Thursday, October 18, 2007

Uh Oh Beazer Owes Money, 68% Cancellation Rate, More..

Highlights Below.
Full article here.

Beazer Homes USA on Monday offered creditors cash for backing off demands that the company immediately repay $1.5 billion in debt.

Beazer already is battling bondholders in court over the issue, where it seeks to prevent trustees from demanding the money because the company has missed deadlines for filing required Securities and Exchange Commission reports.

Now the company wants creditors to adopt a covenant that obliges Beazer after May 15, 2008, to file reports with the SEC and deliver those reports to trustees. The covenant also would require Beazer to pay an additional 0.5 percent interest per year "if Beazer fails to comply with such obligations on a timely basis." Beazer, which offered to pay a "consent fee" for every $1,000 in principal outstanding, repeated its belief that it's not in default.
"If they thought they'd win (in court), why are they doing this?" said credit analyst Vicki Bryan of Gimmie Credit. "They blinked."

She predicted Beazer will strike a deal, similar to the arrangement KB Home struck with bondholders after the homebuilder was late filing an earnings report last year. The company delayed its filing to complete an internal review of its historical stock option grants and related accounting.


In a research note Monday, Bryan said Beazer's "most pressing issue is its dramatically poor performance in this weak homebuilding cycle, which is worsening by comparison to other builders that compete for the same buyer."

(Hey Look.....another big builder owned mortgage/loan scandal. Go figure.)
Last week, Beazer said it found evidence its employees violated unspecified federal housing regulations, "particularly in relation" to down-payment assistance programs for Federal Housing Administration insured loans dating to at least 2000.
Beazer said it would try to reach a settlement with regulators for between $8 million and $15 million.

Beazer also reported some financial results for the quarter ending Sept. 30. Home closings dropped 39 percent from the same time last year. New home orders declined 52 percent, "driven by an unusually high cancellation rate" of 68 percent, the company reported.
The revelations were part of an interim internal investigation, launched in April after the Observer published a series that questioned Beazer's business practices and its high foreclosure rate in the Charlotte area.

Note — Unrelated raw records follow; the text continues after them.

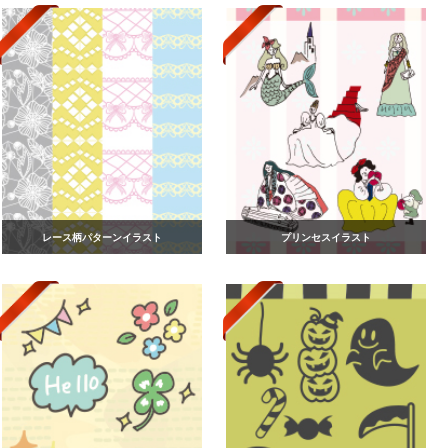
レース柄パターンイラスト
プリンセスイラスト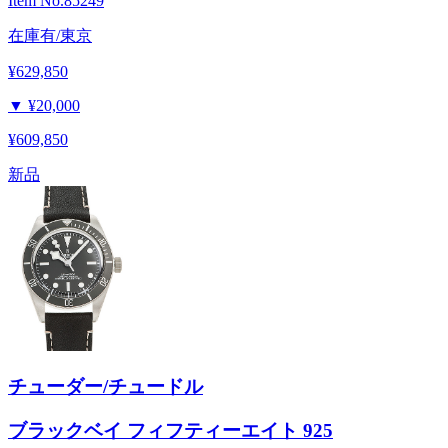
Item No.
85249
在庫有/東京
¥629,850
▼
¥20,000
¥609,850
新品
チューダー/チュードル
ブラックベイ フィフティーエイト 925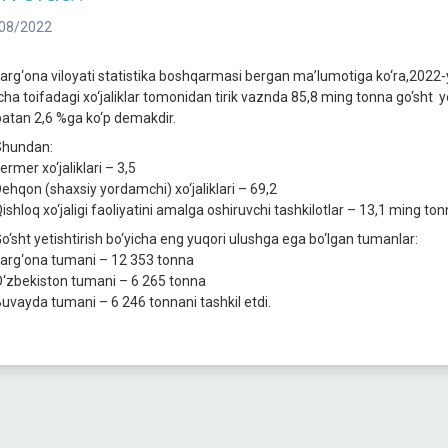
08/2022
arg‘ona viloyati statistika boshqarmasi bergan ma’lumotiga ko‘ra,2022-yil
cha toifadagi xo‘jaliklar tomonidan tirik vaznda 85,8 ming tonna go‘sht y
batan 2,6 %ga ko‘p demakdir.
hundan:
rmer xo‘jaliklari – 3,5
ehqon (shaxsiy yordamchi) xo‘jaliklari – 69,2
shloq xo‘jaligi faoliyatini amalga oshiruvchi tashkilotlar – 13,1 ming tonn
o‘sht yetishtirish bo‘yicha eng yuqori ulushga ega bo‘lgan tumanlar:
arg‘ona tumani – 12 353 tonna
‘zbekiston tumani – 6 265 tonna
uvayda tumani – 6 246 tonnani tashkil etdi.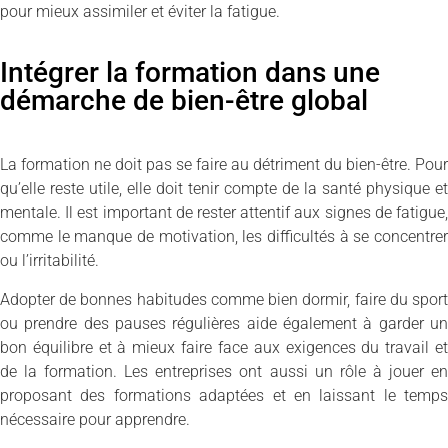
pour mieux assimiler et éviter la fatigue.
Intégrer la formation dans une
démarche de bien-être global
La formation ne doit pas se faire au détriment du bien-être. Pour
qu’elle reste utile, elle doit tenir compte de la santé physique et
mentale. Il est important de rester attentif aux signes de fatigue,
comme le manque de motivation, les difficultés à se concentrer
ou l’irritabilité.
Adopter de bonnes habitudes comme bien dormir, faire du sport
ou prendre des pauses régulières aide également à garder un
bon équilibre et à mieux faire face aux exigences du travail et
de la formation. Les entreprises ont aussi un rôle à jouer en
proposant des formations adaptées et en laissant le temps
nécessaire pour apprendre.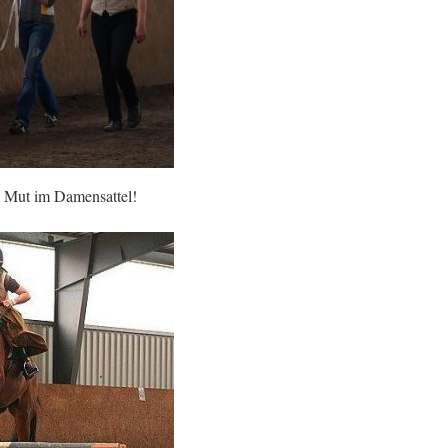
– Mut im Damensattel!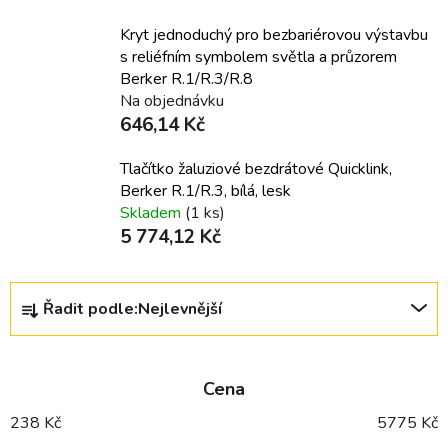
Kryt jednoduchý pro bezbariérovou výstavbu
s reliéfním symbolem světla a průzorem
Berker R.1/R.3/R.8
Na objednávku
646,14 Kč
Tlačítko žaluziové bezdrátové Quicklink,
Berker R.1/R.3, bílá, lesk
Skladem
(1 ks)
5 774,12 Kč
Ř
Řadit podle:
Nejlevnější
a
z
e
Cena
n
í
238
Kč
5775
Kč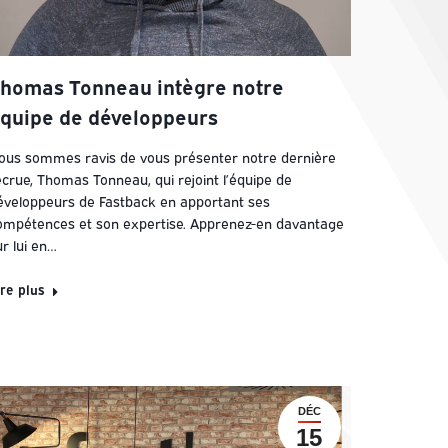
homas Tonneau intègre notre
quipe de développeurs
ous sommes ravis de vous présenter notre dernière
ecrue, Thomas Tonneau, qui rejoint l’équipe de
éveloppeurs de Fastback en apportant ses
ompétences et son expertise. Apprenez-en davantage
ur lui en…
ire plus
DÉC
15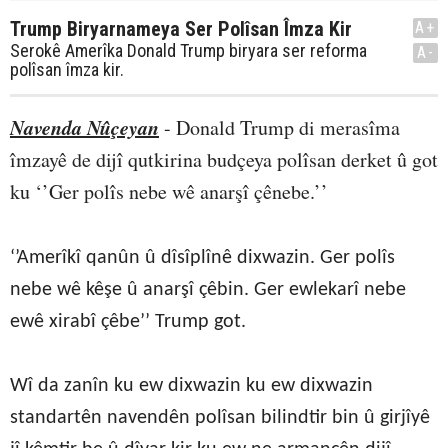
Trump Biryarnameya Ser Polîsan Îmza Kir
A+
Serokê Amerîka Donald Trump biryara ser reforma
A-
polîsan îmza kir.
Navenda Nûçeyan
-
Donald Trump di merasîma
îmzayê de dijî qutkirina budçeya polîsan derket û got
ku ‘’Ger polîs nebe wê anarşî çênebe.’’
‘’Amerîkî qanûn û dîsîplînê dixwazin. Ger polîs
nebe wê kêşe û anarşî çêbin. Ger ewlekarî nebe
ewê xirabî çêbe’’ Trump got.
Wî da zanîn ku ew dixwazin ku ew dixwazin
standartên navendên polîsan bilindtir bin û girjîyê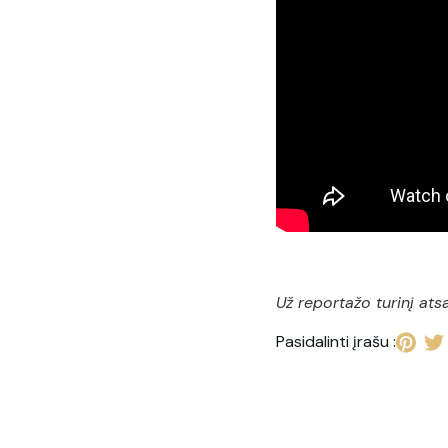
Už reportažo turinį ats
Pasidalinti įrašu :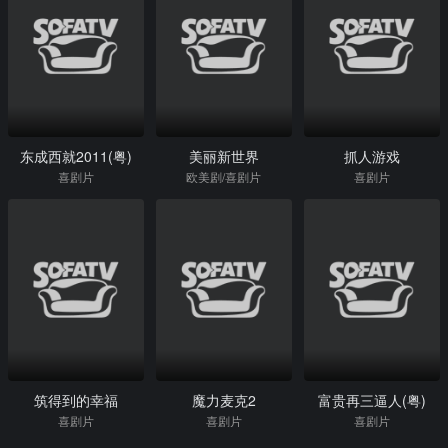
东成西就2011(粤)
美丽新世界
抓人游戏
喜剧片
欧美剧/喜剧片
喜剧片
筑得到的幸福
魔力麦克2
富贵再三逼人(粤)
喜剧片
喜剧片
喜剧片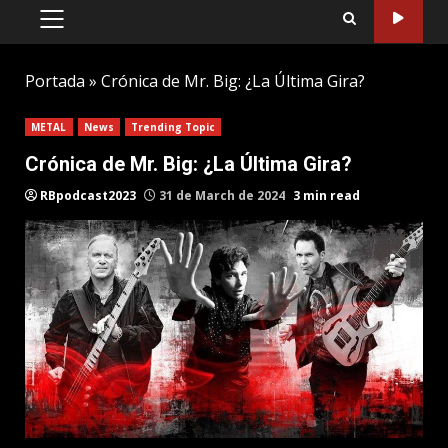
PRIMARY
MENU
Portada
»
Crónica de Mr. Big: ¿La Última Gira?
METAL
News
Trending Topic
Crónica de Mr. Big: ¿La Última Gira?
RBpodcast2023
31 de March de 2024
3 min read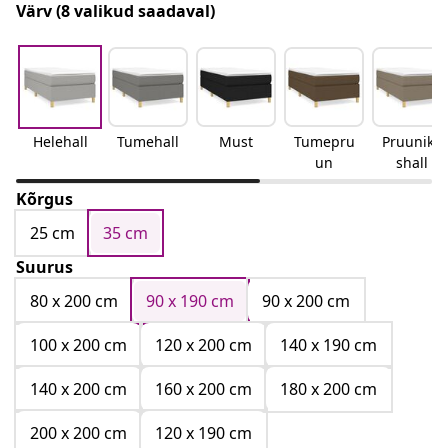
Värv
(8 valikud saadaval)
Helehall
Tumehall
Must
Tumepru
Pruunika
un
shall
Kõrgus
25 cm
35 cm
Suurus
80 x 200 cm
90 x 190 cm
90 x 200 cm
100 x 200 cm
120 x 200 cm
140 x 190 cm
140 x 200 cm
160 x 200 cm
180 x 200 cm
200 x 200 cm
120 x 190 cm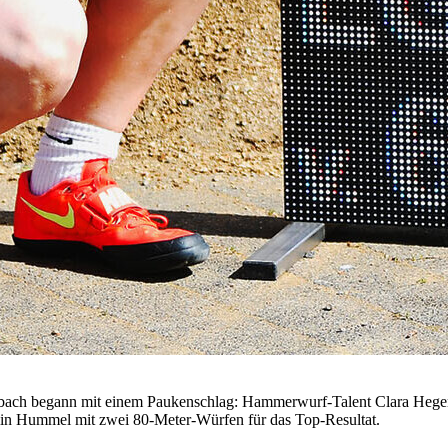
ach begann mit einem Paukenschlag: Hammerwurf-Talent Clara Hegem
lin Hummel mit zwei 80-Meter-Würfen für das Top-Resultat.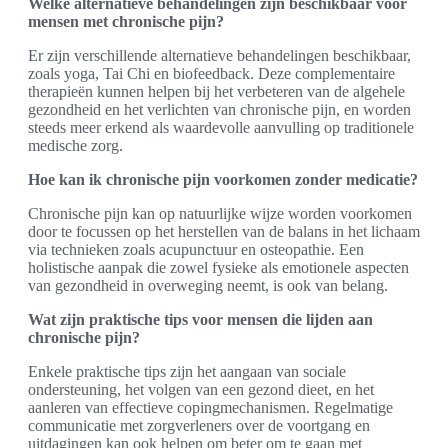
Welke alternatieve behandelingen zijn beschikbaar voor
mensen met chronische pijn?
Er zijn verschillende alternatieve behandelingen beschikbaar,
zoals yoga, Tai Chi en biofeedback. Deze complementaire
therapieën kunnen helpen bij het verbeteren van de algehele
gezondheid en het verlichten van chronische pijn, en worden
steeds meer erkend als waardevolle aanvulling op traditionele
medische zorg.
Hoe kan ik chronische pijn voorkomen zonder medicatie?
Chronische pijn kan op natuurlijke wijze worden voorkomen
door te focussen op het herstellen van de balans in het lichaam
via technieken zoals acupunctuur en osteopathie. Een
holistische aanpak die zowel fysieke als emotionele aspecten
van gezondheid in overweging neemt, is ook van belang.
Wat zijn praktische tips voor mensen die lijden aan
chronische pijn?
Enkele praktische tips zijn het aangaan van sociale
ondersteuning, het volgen van een gezond dieet, en het
aanleren van effectieve copingmechanismen. Regelmatige
communicatie met zorgverleners over de voortgang en
uitdagingen kan ook helpen om beter om te gaan met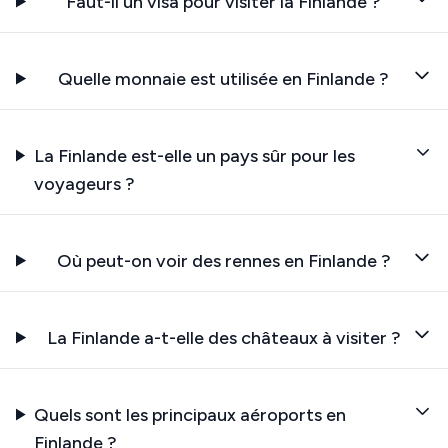
Faut-il un visa pour visiter la Finlande ?
Quelle monnaie est utilisée en Finlande ?
La Finlande est-elle un pays sûr pour les
voyageurs ?
Où peut-on voir des rennes en Finlande ?
La Finlande a-t-elle des châteaux à visiter ?
Quels sont les principaux aéroports en
Finlande ?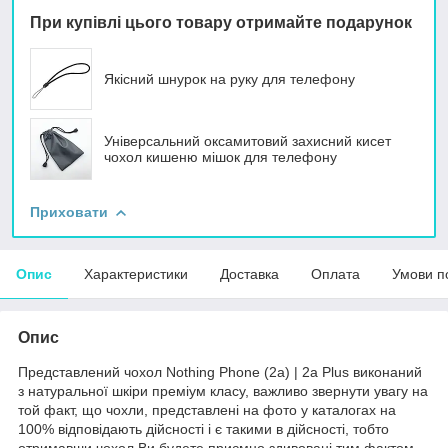
При купівлі цього товару отримайте подарунок
Якісний шнурок на руку для телефону
Універсальний оксамитовий захисний кисет
чохол кишеню мішок для телефону
Приховати
Опис
Характеристики
Доставка
Оплата
Умови п
Опис
Представлений чохол Nothing Phone (2a) | 2a Plus виконаний
з натуральної шкіри преміум класу, важливо звернути увагу на
той факт, що чохли, представлені на фото у каталогах на
100% відповідають дійсності і є такими в дійсності, тобто
отримавши чохол Ви будете приємно здивовані тим фактом,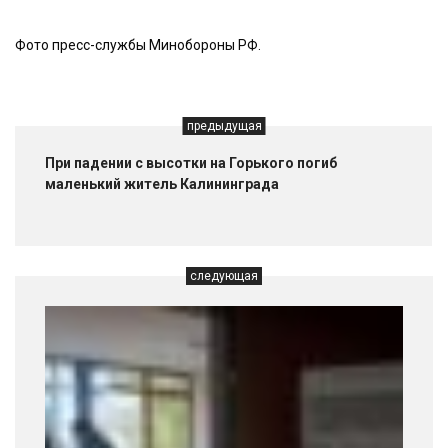
Фото пресс-службы Минобороны РФ.
предыдущая
При падении с высотки на Горького погиб
маленький житель Калининграда
следующая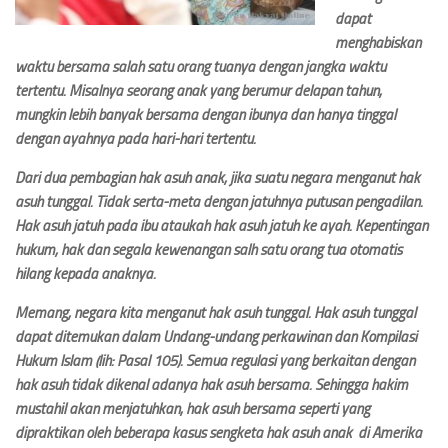
dapat
menghabiskan
waktu bersama salah satu orang tuanya dengan jangka waktu
tertentu. Misalnya seorang anak yang berumur delapan tahun,
mungkin lebih banyak bersama dengan ibunya dan hanya tinggal
dengan ayahnya pada hari-hari tertentu.
Dari dua pembagian hak asuh anak, jika suatu negara menganut hak
asuh tunggal. Tidak serta-meta dengan jatuhnya putusan pengadilan.
Hak asuh jatuh pada ibu ataukah hak asuh jatuh ke ayah. Kepentingan
hukum, hak dan segala kewenangan salh satu orang tua otomatis
hilang kepada anaknya.
Memang, negara kita menganut hak asuh tunggal. Hak asuh tunggal
dapat ditemukan dalam Undang-undang perkawinan dan Kompilasi
Hukum Islam (lih: Pasal 105). Semua regulasi yang berkaitan dengan
hak asuh tidak dikenal adanya hak asuh bersama. Sehingga hakim
mustahil akan menjatuhkan, hak asuh bersama seperti yang
dipraktikan oleh beberapa kasus sengketa hak asuh anak di Amerika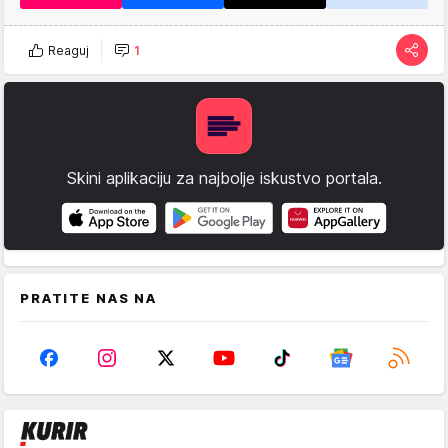
Reaguj
1
Skini aplikaciju za najbolje iskustvo portala.
PRATITE NAS NA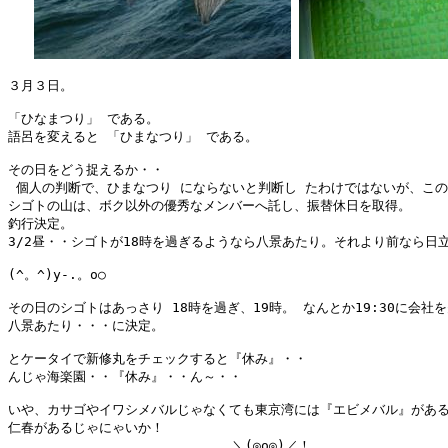
３月３日。

「ひなまつり」 である。

語呂を変えると 「ひまなつり」 である。

その日をどう捉えるか・・

 個人の判断で、ひまなつり にならないと判断し たわけではないが、この
シゴトの山は、ボク以外の優秀なメンバーへ託し、振替休日を取得。

釣行決定。

3/2昼・・シゴトが18時を過ぎるようなら八景あたり。それより前なら日立
(^。^)y-.。o○

その日のシゴトはあっさり 18時を過ぎ、19時。 なんとか19:30に会社を
八景あたり・・・に決定。

とケータイで新修丸をチェックすると『休み』・・

んじゃ海楽園・・『休み』・・ん～・・

いや、カサゴやイワシメバルじゃなくても東京湾には『エビメバル』がある
仁春があるじゃにゃいか！

                            ＼(◎o◎)／！
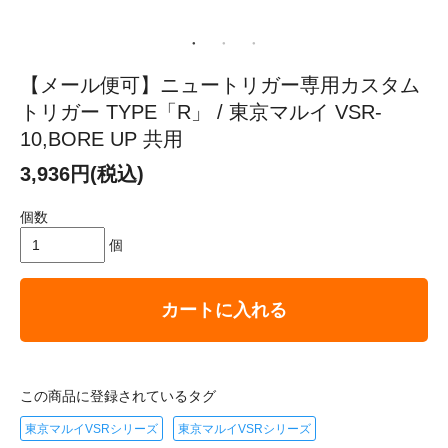
【メール便可】ニュートリガー専用カスタム
トリガー TYPE「R」 / 東京マルイ VSR-
10,BORE UP 共用
3,936円(税込)
個数
個
カートに入れる
この商品に登録されているタグ
東京マルイVSRシリーズ
東京マルイVSRシリーズ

Beazer's mortgage subsidiary was among the most active in the Federal Housing Administration home loan program in the Charlotte area. Many foreclosures involved loans where an arranged gift from a charity or nonprofit was used to cover a borrower's down payment. The Observer found that Beazer incorporated the cost of the down payment into the price of some homes in Southern Chase, a Concord subdivision.

1 comment:

Anonymous said...

Diablo Grande Project in Patterson, CA goes belly up and defaults on loans and the massive housing fraud. The builder RW Hertel & Sons, Inc. is behind the scam and fraud. They owe millions as well to many financial institutions as well as banks and people who lost there deposits on homes. Ron Hertel and Partner Robert Fowler are facing Millions in Law Suits for Breach of Contract, Fraud and Loan Fraud.